Judgment affirmed. All the Justices concur except Sears, J., who concurs specially.
DECIDED MAY 4, 1998.
As correctly stated by the majority, our case law has consistently held that testimony that merely refers to a defendant by his or her street name or nickname does not automatically suggest bad character. However, I believe it is possible for a street name to be so closely linked with the circumstances of a crime that it may, when recited in the jury's presence, tend to suggest the defendant's bad reputation or propensity to commit specific criminal acts.

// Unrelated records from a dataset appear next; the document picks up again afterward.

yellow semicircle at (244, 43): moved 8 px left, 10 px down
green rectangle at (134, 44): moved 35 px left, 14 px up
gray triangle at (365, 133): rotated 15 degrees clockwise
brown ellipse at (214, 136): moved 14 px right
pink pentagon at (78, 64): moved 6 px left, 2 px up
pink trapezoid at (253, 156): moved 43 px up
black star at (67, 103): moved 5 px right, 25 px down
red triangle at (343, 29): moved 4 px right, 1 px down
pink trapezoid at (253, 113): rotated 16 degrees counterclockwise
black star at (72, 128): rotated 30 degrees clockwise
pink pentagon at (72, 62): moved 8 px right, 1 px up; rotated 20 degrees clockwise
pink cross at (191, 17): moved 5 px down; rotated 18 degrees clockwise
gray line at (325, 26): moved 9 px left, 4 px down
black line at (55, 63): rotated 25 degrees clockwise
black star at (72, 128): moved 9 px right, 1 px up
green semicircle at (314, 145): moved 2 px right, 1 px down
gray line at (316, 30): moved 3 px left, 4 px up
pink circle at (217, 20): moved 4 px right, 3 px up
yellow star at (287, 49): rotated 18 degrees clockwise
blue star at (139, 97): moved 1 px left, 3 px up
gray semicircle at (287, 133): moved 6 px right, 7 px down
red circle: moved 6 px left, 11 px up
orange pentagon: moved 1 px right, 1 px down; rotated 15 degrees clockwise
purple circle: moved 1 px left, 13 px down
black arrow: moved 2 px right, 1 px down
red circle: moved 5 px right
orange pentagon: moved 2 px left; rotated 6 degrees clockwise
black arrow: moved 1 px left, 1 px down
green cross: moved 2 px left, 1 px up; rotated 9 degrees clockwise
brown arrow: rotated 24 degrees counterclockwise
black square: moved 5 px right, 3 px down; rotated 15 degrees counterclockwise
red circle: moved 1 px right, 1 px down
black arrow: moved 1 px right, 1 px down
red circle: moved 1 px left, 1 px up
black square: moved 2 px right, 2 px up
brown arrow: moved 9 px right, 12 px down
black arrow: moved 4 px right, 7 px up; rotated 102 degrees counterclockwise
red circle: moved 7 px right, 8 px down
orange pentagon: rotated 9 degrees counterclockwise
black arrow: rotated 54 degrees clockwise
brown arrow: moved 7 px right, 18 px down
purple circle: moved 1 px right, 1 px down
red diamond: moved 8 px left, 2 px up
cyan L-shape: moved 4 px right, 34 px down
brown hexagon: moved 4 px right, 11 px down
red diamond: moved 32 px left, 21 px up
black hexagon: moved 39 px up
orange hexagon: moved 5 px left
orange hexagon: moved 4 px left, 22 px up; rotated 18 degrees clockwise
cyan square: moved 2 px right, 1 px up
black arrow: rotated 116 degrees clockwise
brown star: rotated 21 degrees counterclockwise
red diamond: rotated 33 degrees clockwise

In those situations, I believe that trial courts should consider whether the probative value associated with recitation of the street name in the jury's presence is outweighed by the prejudicial impact of the jury's hearing the defendant referred to by a nickname that explicitly suggests guilt.
See Riley v. State, 268 Ga. 640 ( 491 S.E.2d 802) (1997); Gresham v. State, 265 Ga. 730, 732 ( 462 S.E.2d 370) (1995).
I draw no conclusions, however, regarding whether the trial court in this case erred by not making this determination, because I believe that even if such error did occur, it was outweighed by the overwhelming evidence of appellant's guilt.